Task prompt:
Using the listing below, copy exactly the lines from the one containing "X34771Y81482D01*" to the one containing "X50178Y17306D01*", both lines included, and no others.

━━━━━━━━━━━━━━━━━━━━━━━━━━━━━━

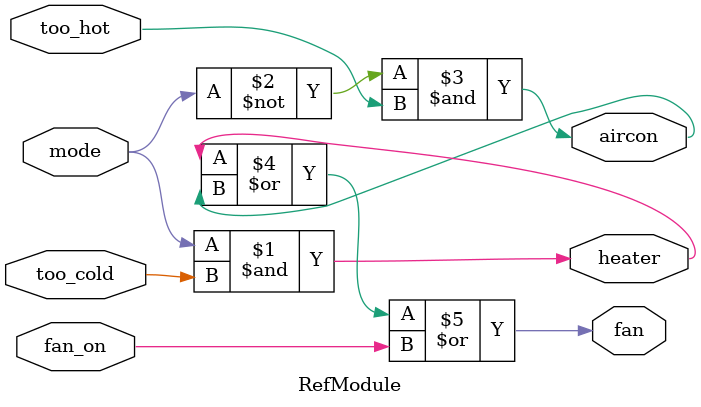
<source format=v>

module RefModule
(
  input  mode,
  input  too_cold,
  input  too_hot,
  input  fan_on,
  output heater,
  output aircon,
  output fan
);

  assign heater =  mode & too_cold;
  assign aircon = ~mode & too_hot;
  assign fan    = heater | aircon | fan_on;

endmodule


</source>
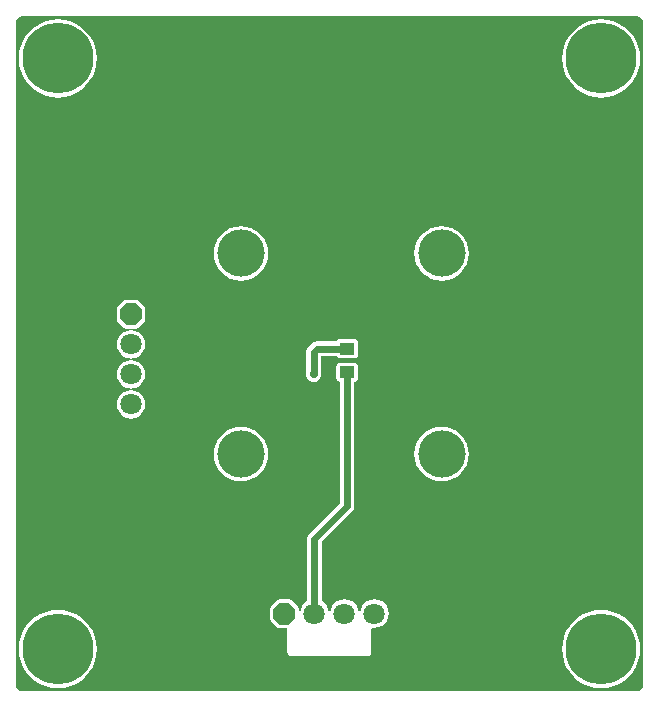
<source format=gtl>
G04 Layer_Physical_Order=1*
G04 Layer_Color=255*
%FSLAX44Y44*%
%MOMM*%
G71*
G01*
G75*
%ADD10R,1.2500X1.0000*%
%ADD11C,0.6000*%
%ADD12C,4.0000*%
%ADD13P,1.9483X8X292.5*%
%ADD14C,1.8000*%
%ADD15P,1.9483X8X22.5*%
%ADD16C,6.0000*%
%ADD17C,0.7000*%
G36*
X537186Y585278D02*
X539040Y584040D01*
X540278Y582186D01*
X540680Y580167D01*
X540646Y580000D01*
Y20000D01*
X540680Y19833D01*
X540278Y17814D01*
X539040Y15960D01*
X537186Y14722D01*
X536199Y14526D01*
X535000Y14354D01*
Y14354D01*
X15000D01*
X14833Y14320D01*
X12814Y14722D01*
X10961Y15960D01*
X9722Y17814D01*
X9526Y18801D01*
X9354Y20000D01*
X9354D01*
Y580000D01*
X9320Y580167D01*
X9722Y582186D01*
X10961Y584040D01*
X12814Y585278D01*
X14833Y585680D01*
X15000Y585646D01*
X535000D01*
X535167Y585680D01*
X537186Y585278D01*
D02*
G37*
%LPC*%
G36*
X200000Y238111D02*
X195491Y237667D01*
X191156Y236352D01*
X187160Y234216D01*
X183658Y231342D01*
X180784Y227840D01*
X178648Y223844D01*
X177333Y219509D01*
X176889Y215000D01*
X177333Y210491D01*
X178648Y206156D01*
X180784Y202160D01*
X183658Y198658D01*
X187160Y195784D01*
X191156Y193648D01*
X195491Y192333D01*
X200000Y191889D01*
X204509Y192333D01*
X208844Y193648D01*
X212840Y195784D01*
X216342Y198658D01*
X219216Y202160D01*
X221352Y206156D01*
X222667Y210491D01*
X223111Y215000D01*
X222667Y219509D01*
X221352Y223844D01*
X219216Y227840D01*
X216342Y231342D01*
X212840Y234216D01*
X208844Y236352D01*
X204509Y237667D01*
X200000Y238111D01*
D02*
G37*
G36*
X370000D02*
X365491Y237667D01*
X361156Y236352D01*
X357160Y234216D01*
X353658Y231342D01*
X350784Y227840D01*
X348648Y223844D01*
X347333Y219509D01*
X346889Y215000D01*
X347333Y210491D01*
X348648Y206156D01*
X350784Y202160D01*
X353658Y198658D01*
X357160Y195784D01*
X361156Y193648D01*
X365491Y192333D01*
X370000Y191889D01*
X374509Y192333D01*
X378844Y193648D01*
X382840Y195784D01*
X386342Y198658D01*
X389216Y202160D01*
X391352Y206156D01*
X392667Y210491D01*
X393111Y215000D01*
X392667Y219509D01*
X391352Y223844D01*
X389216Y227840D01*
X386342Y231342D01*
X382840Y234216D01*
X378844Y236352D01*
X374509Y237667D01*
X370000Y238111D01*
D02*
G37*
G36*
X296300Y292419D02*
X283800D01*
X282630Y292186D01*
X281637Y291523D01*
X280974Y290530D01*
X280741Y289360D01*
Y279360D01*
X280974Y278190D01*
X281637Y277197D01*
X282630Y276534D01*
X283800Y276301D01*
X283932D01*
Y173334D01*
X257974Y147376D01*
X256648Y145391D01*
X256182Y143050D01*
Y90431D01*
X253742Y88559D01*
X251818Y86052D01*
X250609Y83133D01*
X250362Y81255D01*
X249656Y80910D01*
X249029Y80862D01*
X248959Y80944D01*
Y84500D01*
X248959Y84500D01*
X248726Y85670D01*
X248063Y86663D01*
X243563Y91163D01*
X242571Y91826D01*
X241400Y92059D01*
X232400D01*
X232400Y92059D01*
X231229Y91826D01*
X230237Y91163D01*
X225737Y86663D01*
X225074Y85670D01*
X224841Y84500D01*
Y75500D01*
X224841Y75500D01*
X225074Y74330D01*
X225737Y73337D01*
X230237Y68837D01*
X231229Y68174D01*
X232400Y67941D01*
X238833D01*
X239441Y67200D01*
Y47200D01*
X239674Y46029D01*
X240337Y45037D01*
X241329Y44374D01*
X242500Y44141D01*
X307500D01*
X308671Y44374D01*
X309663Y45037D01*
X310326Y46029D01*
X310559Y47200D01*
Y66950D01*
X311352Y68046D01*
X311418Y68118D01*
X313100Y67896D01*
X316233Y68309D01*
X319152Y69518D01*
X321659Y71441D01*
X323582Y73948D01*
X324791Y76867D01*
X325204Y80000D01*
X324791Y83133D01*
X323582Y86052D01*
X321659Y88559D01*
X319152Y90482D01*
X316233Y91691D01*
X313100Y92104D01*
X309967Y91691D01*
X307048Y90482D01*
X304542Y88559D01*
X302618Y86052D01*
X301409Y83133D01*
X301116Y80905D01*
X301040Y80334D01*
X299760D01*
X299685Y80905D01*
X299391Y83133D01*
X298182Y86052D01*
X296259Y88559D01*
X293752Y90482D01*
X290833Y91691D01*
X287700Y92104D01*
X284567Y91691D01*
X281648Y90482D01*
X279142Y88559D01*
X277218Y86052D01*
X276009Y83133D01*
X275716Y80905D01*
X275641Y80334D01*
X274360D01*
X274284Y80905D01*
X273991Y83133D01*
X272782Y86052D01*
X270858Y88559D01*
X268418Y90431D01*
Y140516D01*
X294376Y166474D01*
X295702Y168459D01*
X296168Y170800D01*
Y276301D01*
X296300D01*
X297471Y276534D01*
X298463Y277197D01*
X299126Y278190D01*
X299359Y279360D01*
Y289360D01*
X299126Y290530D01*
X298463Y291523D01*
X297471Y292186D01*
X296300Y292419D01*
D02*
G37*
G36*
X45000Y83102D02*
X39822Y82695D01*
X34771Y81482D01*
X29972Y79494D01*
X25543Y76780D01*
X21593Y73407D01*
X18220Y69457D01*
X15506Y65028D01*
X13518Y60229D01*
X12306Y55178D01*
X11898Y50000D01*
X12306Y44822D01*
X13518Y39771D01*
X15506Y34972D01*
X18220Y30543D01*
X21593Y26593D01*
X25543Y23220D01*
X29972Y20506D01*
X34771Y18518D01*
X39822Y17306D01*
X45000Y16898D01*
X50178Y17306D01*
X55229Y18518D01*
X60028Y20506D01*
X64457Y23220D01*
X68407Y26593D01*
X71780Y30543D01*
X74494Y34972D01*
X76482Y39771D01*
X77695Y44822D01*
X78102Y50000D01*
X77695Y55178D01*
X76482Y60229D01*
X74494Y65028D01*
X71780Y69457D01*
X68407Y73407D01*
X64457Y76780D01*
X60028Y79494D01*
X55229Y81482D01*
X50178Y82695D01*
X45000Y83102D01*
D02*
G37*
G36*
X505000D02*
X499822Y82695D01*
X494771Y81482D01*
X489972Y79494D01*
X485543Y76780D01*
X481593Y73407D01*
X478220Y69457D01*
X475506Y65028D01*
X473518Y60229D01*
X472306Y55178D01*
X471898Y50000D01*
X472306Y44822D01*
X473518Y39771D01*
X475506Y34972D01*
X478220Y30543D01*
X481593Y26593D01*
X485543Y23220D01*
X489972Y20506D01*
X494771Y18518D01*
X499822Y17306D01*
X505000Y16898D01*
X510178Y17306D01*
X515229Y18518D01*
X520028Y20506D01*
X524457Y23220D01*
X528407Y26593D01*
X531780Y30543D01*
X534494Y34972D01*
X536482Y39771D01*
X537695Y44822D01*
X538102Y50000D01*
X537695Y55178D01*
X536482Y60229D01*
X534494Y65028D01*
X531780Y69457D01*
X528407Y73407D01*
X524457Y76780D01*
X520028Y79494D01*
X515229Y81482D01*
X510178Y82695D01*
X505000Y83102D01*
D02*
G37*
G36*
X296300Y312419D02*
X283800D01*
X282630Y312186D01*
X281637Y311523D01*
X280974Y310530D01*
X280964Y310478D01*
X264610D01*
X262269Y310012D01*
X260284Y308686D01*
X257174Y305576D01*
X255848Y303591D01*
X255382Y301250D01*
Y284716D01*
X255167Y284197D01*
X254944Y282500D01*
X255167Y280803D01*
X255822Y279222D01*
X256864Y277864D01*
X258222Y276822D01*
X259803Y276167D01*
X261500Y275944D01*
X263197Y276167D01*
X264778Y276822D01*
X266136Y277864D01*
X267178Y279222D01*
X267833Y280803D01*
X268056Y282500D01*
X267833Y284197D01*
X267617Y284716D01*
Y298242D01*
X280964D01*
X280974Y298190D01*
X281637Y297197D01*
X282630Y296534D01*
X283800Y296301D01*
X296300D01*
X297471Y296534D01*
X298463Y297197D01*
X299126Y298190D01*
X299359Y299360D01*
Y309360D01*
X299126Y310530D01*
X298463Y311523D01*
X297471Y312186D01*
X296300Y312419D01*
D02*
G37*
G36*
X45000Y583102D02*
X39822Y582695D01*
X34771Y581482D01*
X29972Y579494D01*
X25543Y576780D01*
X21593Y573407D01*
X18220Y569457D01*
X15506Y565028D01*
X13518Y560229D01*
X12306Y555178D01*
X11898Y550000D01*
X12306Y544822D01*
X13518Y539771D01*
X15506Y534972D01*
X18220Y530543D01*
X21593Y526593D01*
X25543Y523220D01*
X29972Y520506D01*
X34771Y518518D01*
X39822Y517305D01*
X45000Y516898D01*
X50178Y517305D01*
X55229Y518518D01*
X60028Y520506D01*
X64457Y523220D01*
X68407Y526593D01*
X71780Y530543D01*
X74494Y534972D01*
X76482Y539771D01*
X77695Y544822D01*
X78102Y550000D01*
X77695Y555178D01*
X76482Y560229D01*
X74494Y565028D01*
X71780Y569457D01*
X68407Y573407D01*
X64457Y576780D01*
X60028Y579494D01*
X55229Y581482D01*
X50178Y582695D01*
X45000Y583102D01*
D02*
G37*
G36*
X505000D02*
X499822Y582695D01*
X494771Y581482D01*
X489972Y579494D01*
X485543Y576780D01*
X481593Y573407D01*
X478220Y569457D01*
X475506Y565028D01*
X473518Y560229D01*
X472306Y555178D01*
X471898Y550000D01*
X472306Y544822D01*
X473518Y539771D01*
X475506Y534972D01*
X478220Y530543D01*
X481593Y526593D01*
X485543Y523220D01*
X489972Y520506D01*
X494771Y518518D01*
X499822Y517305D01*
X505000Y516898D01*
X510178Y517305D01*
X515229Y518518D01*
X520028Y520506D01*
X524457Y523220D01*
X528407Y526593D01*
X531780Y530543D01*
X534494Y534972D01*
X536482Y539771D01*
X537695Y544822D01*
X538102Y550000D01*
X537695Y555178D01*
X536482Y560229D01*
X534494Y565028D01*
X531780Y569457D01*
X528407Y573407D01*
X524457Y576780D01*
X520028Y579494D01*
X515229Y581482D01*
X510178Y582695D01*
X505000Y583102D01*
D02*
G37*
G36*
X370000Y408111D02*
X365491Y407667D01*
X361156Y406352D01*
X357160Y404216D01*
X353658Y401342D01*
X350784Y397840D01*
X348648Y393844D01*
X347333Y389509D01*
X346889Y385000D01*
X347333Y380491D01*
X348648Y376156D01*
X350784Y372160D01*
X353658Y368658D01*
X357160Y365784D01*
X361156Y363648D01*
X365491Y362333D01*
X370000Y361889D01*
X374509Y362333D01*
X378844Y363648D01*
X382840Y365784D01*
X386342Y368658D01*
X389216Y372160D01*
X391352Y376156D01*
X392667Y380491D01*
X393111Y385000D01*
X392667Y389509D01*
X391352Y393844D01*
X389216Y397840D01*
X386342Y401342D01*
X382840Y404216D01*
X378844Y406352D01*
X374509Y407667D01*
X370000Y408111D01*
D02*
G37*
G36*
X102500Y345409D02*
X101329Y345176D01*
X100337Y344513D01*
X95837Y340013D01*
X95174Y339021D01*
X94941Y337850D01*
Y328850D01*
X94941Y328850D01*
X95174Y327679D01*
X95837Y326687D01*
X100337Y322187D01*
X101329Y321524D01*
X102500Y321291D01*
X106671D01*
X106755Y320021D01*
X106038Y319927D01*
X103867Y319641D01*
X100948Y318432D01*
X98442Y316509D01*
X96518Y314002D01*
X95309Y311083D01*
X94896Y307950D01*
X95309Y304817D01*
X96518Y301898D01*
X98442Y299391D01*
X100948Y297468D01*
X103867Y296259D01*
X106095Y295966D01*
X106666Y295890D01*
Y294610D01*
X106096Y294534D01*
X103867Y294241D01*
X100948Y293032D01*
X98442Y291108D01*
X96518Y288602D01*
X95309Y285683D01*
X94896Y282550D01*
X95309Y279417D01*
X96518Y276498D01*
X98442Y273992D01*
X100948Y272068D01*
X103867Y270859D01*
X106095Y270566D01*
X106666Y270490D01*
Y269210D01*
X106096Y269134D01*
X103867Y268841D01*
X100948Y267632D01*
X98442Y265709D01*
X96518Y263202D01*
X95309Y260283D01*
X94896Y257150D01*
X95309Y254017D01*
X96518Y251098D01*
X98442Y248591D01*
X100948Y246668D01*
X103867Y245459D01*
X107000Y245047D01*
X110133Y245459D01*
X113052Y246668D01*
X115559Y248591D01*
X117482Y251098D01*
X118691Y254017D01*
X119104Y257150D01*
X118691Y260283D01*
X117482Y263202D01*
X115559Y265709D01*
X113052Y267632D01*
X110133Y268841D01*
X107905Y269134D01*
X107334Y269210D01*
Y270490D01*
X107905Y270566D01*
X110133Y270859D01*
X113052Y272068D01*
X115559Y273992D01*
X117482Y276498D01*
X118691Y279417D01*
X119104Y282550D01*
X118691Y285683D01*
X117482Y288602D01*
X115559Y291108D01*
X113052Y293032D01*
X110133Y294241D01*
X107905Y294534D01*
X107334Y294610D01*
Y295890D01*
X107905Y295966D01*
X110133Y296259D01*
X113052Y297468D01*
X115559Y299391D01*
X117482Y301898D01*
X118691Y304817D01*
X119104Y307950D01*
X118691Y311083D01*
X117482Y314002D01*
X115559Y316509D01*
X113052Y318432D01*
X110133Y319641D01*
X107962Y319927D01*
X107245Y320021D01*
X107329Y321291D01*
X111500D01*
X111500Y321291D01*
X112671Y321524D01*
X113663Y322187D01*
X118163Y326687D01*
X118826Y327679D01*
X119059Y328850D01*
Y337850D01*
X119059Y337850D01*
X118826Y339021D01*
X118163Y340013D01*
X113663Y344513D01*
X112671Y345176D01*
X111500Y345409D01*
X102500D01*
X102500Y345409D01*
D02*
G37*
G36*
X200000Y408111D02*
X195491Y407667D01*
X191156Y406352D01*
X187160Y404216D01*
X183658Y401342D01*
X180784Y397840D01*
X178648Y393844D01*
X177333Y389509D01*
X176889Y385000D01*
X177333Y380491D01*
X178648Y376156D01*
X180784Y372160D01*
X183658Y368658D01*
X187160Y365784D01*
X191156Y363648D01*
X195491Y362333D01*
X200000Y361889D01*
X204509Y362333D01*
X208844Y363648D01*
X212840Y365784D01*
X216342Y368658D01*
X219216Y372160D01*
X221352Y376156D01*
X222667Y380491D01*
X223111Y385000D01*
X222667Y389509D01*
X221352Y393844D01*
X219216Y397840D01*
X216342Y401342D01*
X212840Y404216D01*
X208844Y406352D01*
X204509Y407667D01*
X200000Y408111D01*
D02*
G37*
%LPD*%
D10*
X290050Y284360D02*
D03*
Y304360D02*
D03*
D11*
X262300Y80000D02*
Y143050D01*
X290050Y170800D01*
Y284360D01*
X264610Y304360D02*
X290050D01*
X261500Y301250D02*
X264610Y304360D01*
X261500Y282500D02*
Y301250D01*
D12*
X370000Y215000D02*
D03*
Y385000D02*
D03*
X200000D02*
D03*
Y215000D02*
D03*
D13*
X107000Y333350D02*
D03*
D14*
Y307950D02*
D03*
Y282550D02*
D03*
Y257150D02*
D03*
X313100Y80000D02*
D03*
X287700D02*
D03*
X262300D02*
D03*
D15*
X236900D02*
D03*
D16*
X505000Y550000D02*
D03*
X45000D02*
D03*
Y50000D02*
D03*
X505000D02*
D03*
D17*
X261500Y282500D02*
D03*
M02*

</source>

━━━━━━━━━━━━━━━━━━━━━━━━━━━━━━

Response:
X34771Y81482D01*
X29972Y79494D01*
X25543Y76780D01*
X21593Y73407D01*
X18220Y69457D01*
X15506Y65028D01*
X13518Y60229D01*
X12306Y55178D01*
X11898Y50000D01*
X12306Y44822D01*
X13518Y39771D01*
X15506Y34972D01*
X18220Y30543D01*
X21593Y26593D01*
X25543Y23220D01*
X29972Y20506D01*
X34771Y18518D01*
X39822Y17306D01*
X45000Y16898D01*
X50178Y17306D01*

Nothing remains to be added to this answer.